### RECORDS SHOWN ###

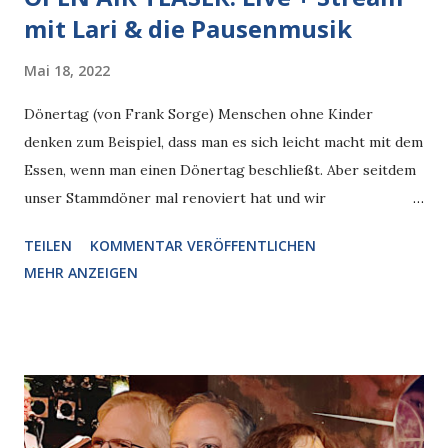
mit Lari & die Pausenmusik
Mai 18, 2022
Dönertag (von Frank Sorge) Menschen ohne Kinder
denken zum Beispiel, dass man es sich leicht macht mit dem
Essen, wenn man einen Dönertag beschließt. Aber seitdem
unser Stammdöner mal renoviert hat und wir
zwischendurch woanders waren, will ein Kind nur noch von
TEILEN
KOMMENTAR VERÖFFENTLICHEN
dort Döner, wegen einer bestimmten Soße. Das andere
MEHR ANZEIGEN
Kind will aber von dort auf keinen Fall einen Döner, weil es
dort anderes Brot gibt, rundes, nicht eckiges. Nicht nur
müssen nach erfolglosen Versuchen, eins der Kinder
umzustimmen, dann doch alle losrennen, jeweils ein
Elternteil zum anderen Imbiss, wir müssen dort doppelt
weiter die Diskussion um die Dönervorlieben führen, denn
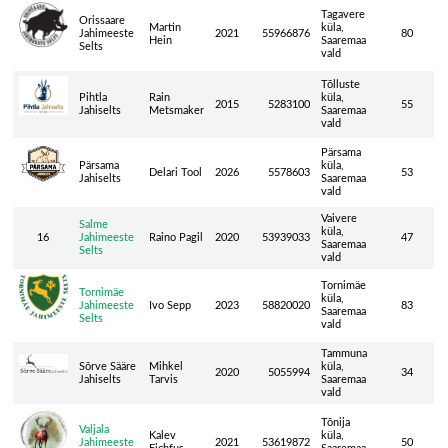
Tagavere
Orissaare
Martin
küla,
Jahimeeste
2021
55966876
80
Hein
Saaremaa
Selts
vald
Tõlluste
Pihtla
Rain
küla,
2015
5283100
55
Jahiselts
Metsmaker
Saaremaa
vald
Pärsama
Pärsama
küla,
Delari Tool
2026
5578603
53
Jahiselts
Saaremaa
vald
Vaivere
Salme
küla,
16
Jahimeeste
Raino Pagil
2020
53939033
47
Saaremaa
Selts
vald
Tornimäe
Tornimäe
küla,
Jahimeeste
Ivo Sepp
2023
58820020
83
Saaremaa
Selts
vald
Tammuna
Sõrve Sääre
Mihkel
küla,
2020
5055994
34
Jahiselts
Tarvis
Saaremaa
vald
Tõnija
Valjala
Kalev
küla,
Jahimeeste
2021
53619872
50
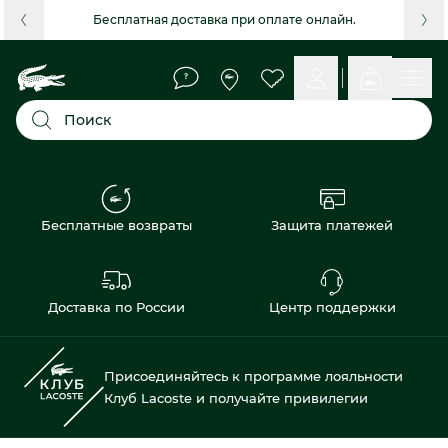
Бесплатная доставка при оплате онлайн.
Поиск
Бесплатные возвраты
Защита платежей
Доставка по России
Центр поддержки
Присоединяйтесь к программе лояльности
Клуб Lacoste и получайте привилегии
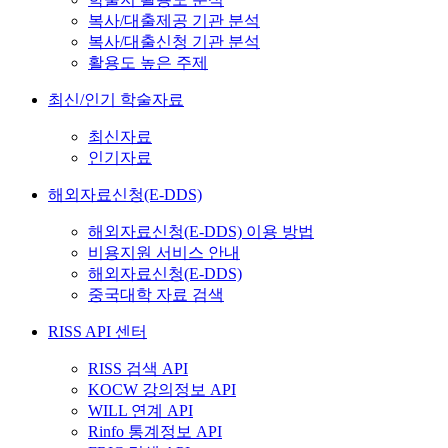
복사/대출제공 기관 분석
복사/대출신청 기관 분석
활용도 높은 주제
최신/인기 학술자료
최신자료
인기자료
해외자료신청(E-DDS)
해외자료신청(E-DDS) 이용 방법
비용지원 서비스 안내
해외자료신청(E-DDS)
중국대학 자료 검색
RISS API 센터
RISS 검색 API
KOCW 강의정보 API
WILL 연계 API
Rinfo 통계정보 API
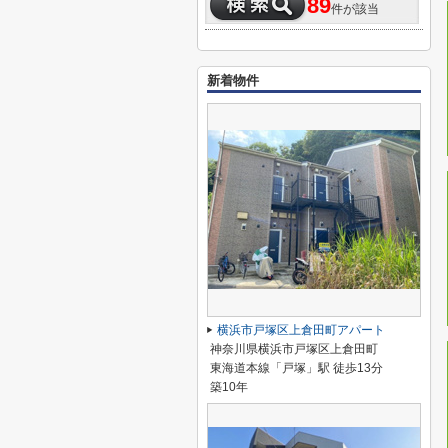
89
件が該当
新着物件
横浜市戸塚区上倉田町アパート
神奈川県横浜市戸塚区上倉田町
東海道本線「戸塚」駅 徒歩13分
築10年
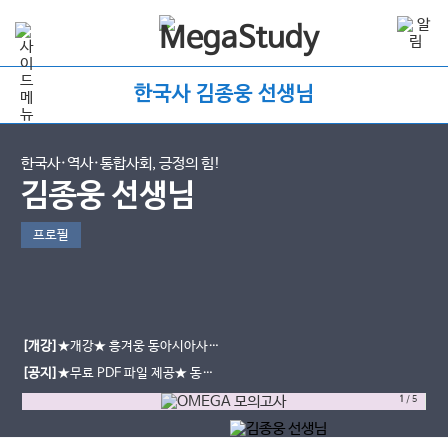
한국사 김종웅 선생님
한국사·역사·통합사회, 긍정의 힘!
김종웅 선생님
프로필
[개강]
★개강★ 흥겨웅 동아시아사/
세계사 압축 특강 개강 안내
[공지]
★무료 PDF 파일 제공★ 동아
시아사/세계사 기출문제집 PDF 다운
1
/
5
받는 방법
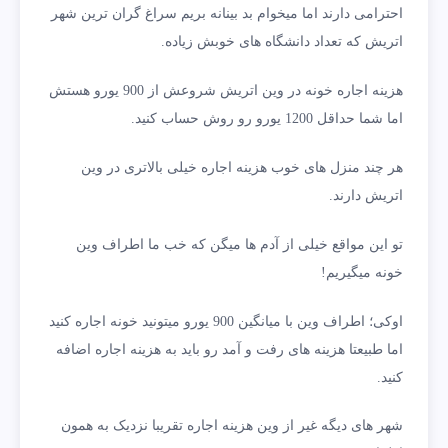
احترامی دارند اما میخوام بد بینانه بریم سراغ گران ترین شهر
اتریش که تعداد دانشگاه های خوبش زیاده.
هزینه اجاره خونه در وین اتریش شروعش از 900 یورو هستش
اما شما حداقل 1200 یورو رو روش حساب کنید.
هر چند منزل های خوب هزینه اجاره خیلی بالاتری در وین
اتریش دارند.
تو این مواقع خیلی از آدم ها میگن که خب ما اطراف وین
خونه میگیریم!
اوکی؛ اطراف وین با میانگین 900 یورو میتونید خونه اجاره کنید
اما طبیعتا هزینه های رفت و آمد رو باید به هزینه اجاره اضافه
کنید.
شهر های دیگه غیر از وین هزینه اجاره تقریبا نزدیک به همون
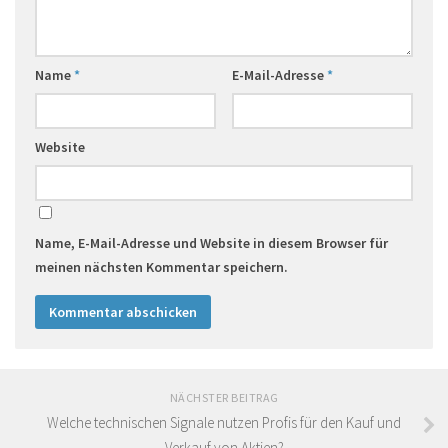
Name
*
E-Mail-Adresse
*
Website
Name, E-Mail-Adresse und Website in diesem Browser für
meinen nächsten Kommentar speichern.
NÄCHSTER BEITRAG
Welche technischen Signale nutzen Profis für den Kauf und
Verkauf von Aktien?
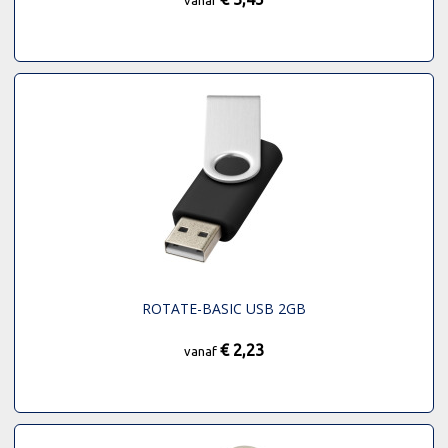
ROTATE-BASIC USB 2GB
€ 2,23
vanaf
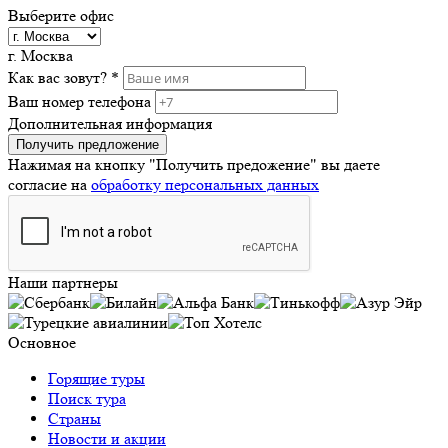
Выберите офис
г. Москва
Как вас зовут? *
Ваш номер телефона
Дополнительная информация
Получить предложение
Нажимая на кнопку "Получить предожение"
вы даете
согласие на
обработку персональных данных
Наши партнеры
Основное
Горящие туры
Поиск тура
Страны
Новости и акции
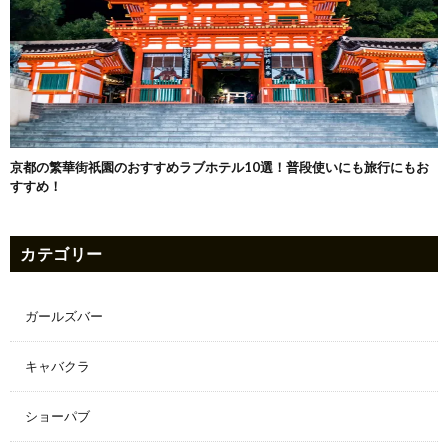
京都の繁華街祇園のおすすめラブホテル10選！普段使いにも旅行にもお
すすめ！
カテゴリー
ガールズバー
キャバクラ
ショーパブ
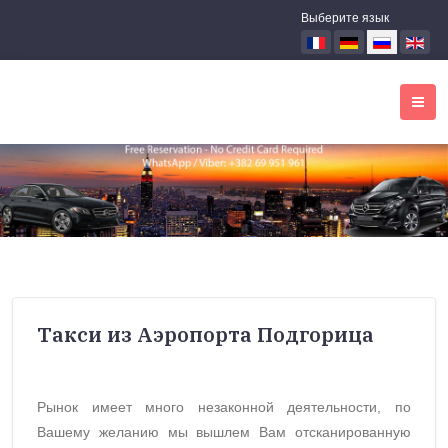
Выберите язык
Tакси из Aэропорта Подгорицa
Рынок имеет много незаконной деятельности, по
Вашему желанию мы вышлем Вам отсканированную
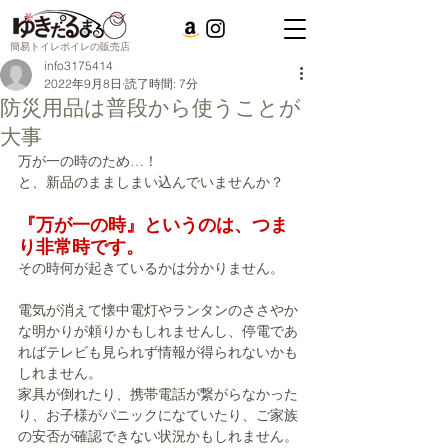
簡易トイレポイレの販売店
info3175414
2022年9月8日
読了時間: 7分
防災用品は普段から使うことが
大事
万が一の時のため…！
と、新品のまましまい込んでいませんか？
『万が一の時』というのは、つま
り非常時です。
その時何が起きているかは分かりません。
電気が消えて懐中電灯やランタンのささやか
な明かりが頼りかもしれませんし、停電であ
ればテレビも見られず情報が得られないかも
しれません。
家具が倒れたり、携帯電話が繋がらなかった
り、お子様がパニックになていたり、ご家族
の安否が確認できない状況かもしれません。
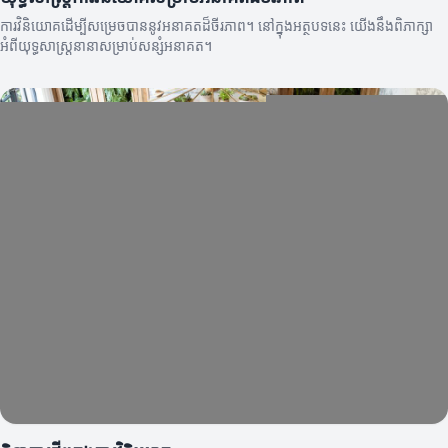
ការវិនិយោគដើម្បីសម្រេចបាននូវអនាគតដ៏ចីរភាព។ នៅក្នុងអត្ថបទនេះ យើងនឹងពិភាក្សា
អំពីយុទ្ធសាស្ត្រនានាសម្រាប់សន្សំអនាគត។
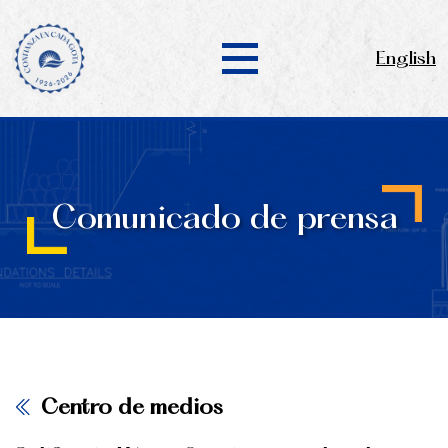
English
Comunicado de prensa
Centro de medios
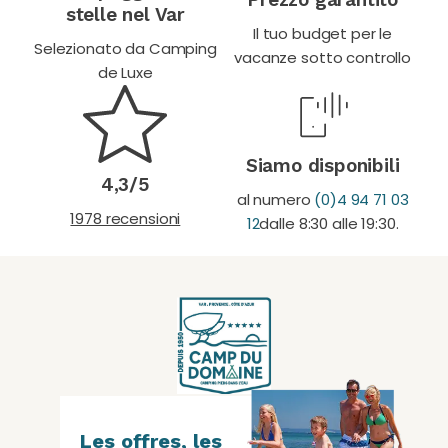
stelle nel Var
Il tuo budget per le
Selezionato da Camping
vacanze sotto controllo
de Luxe
Siamo disponibili
4,3/5
al numero
(0)4 94 71 03
1978 recensioni
12
dalle 8:30 alle 19:30.
Les offres, les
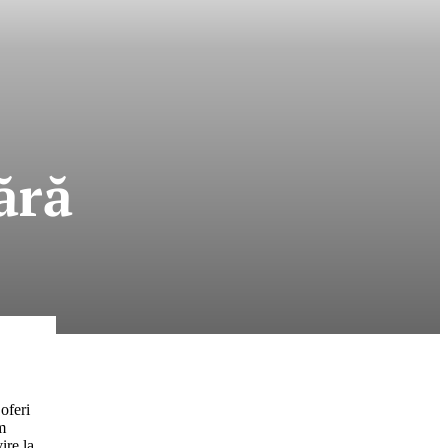
ără
oferi
im
ire la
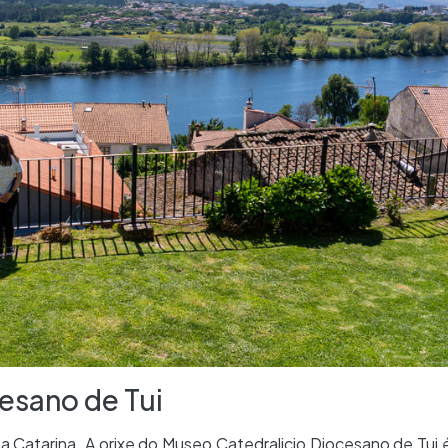
esano de Tui
Catarina. A orixe do Museo Catedralicio Diocesano de Tui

###

BRIEF:
Begin with the first line of the entries above and write out each line exactly, ending with the line containing "Elternteil zum anderen". Leave out pictures.

TASK ANSWER:
mit Lari & die Pausenmusik
Mai 18, 2022
Dönertag (von Frank Sorge) Menschen ohne Kinder
denken zum Beispiel, dass man es sich leicht macht mit dem
Essen, wenn man einen Dönertag beschließt. Aber seitdem
unser Stammdöner mal renoviert hat und wir
zwischendurch woanders waren, will ein Kind nur noch von
TEILEN
KOMMENTAR VERÖFFENTLICHEN
dort Döner, wegen einer bestimmten Soße. Das andere
MEHR ANZEIGEN
Kind will aber von dort auf keinen Fall einen Döner, weil es
dort anderes Brot gibt, rundes, nicht eckiges. Nicht nur
müssen nach erfolglosen Versuchen, eins der Kinder
umzustimmen, dann doch alle losrennen, jeweils ein
Elternteil zum anderen Imbiss, wir müssen dort doppelt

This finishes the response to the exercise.